-- EXERCISES TO COMPLETE --
• A. In the SQL++ passage below, list every alias that the FROM clause of the first query assigns, and give the source each one stands for.
• B. Using the SQL++ passage below, say yes or no to whether each statement agrees with it, and quote the words that decide it: (i) the first query fails because some provinces have a single city while others have lists of cities; (ii) the second query limits results to the country named Poland; (iii) each correct answer in the Problems section earns 4 points.

-- PASSAGE SHOWN --
▶

Here is a query that will produce an error because some provinces have a single city while others have lists of cities:

USE hw5;
SELECT z.name as province_name, u.name as city_name
FROM world x, x.mondial.country y, y.province z, z.city u
WHERE y.name = 'Hungary';

Try this version that fixes all cities to be lists:

USE hw5;
SELECT z.name as province_name, u.name as city_name
FROM world x, x.mondial.country y, y.province z, 
     CASE WHEN is_array(z.city) THEN z.city ELSE [z.city] END u 
WHERE y.name = 'Hungary';

Finally, try this query that includes the LET construct, which does not valid SQL but can be useful. (See the SQL++ documentation for more details on what is allowed.)

USE hw5;
SELECT z.name as province_name, (SELECT u.name FROM cities u)
FROM world x, x.mondial.country y, y.province z
LET cities = CASE WHEN z.city is missing THEN []
                  WHEN is_array(z.city) THEN z.city
                  ELSE  [z.city] END
WHERE y.name = 'Hungary';

Problems [24 points]

Give a SQL++ command to perform each of the following queries. A correct answer for each question is worth 2 points.

◀

-- INFORMATION SHOWN --
▶

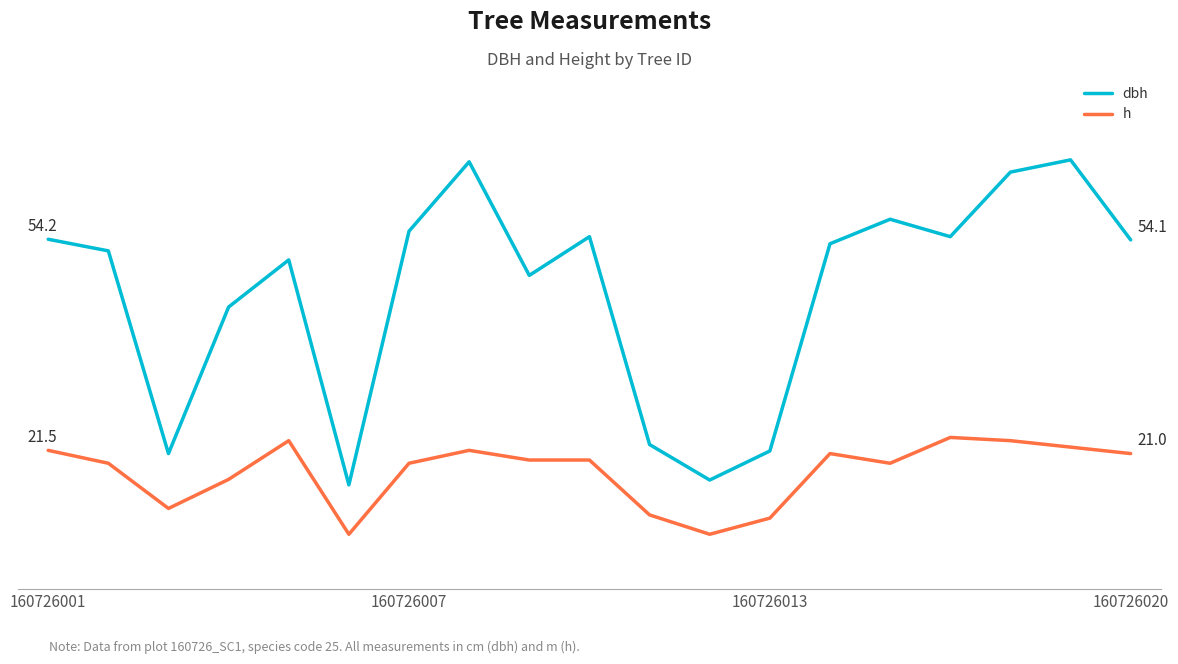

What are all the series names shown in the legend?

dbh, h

◀

-- EXERCISE SOLUTIONS --
• A.
- x: world
- y: x.mondial.country
- z: y.province
- u: z.city

• B.
(i) Yes: "a query that will produce an error because some provinces have a single city while others have lists of cities"
(ii) No: "WHERE y.name = 'Hungary';"
(iii) No: "A correct answer for each question is worth 2 points."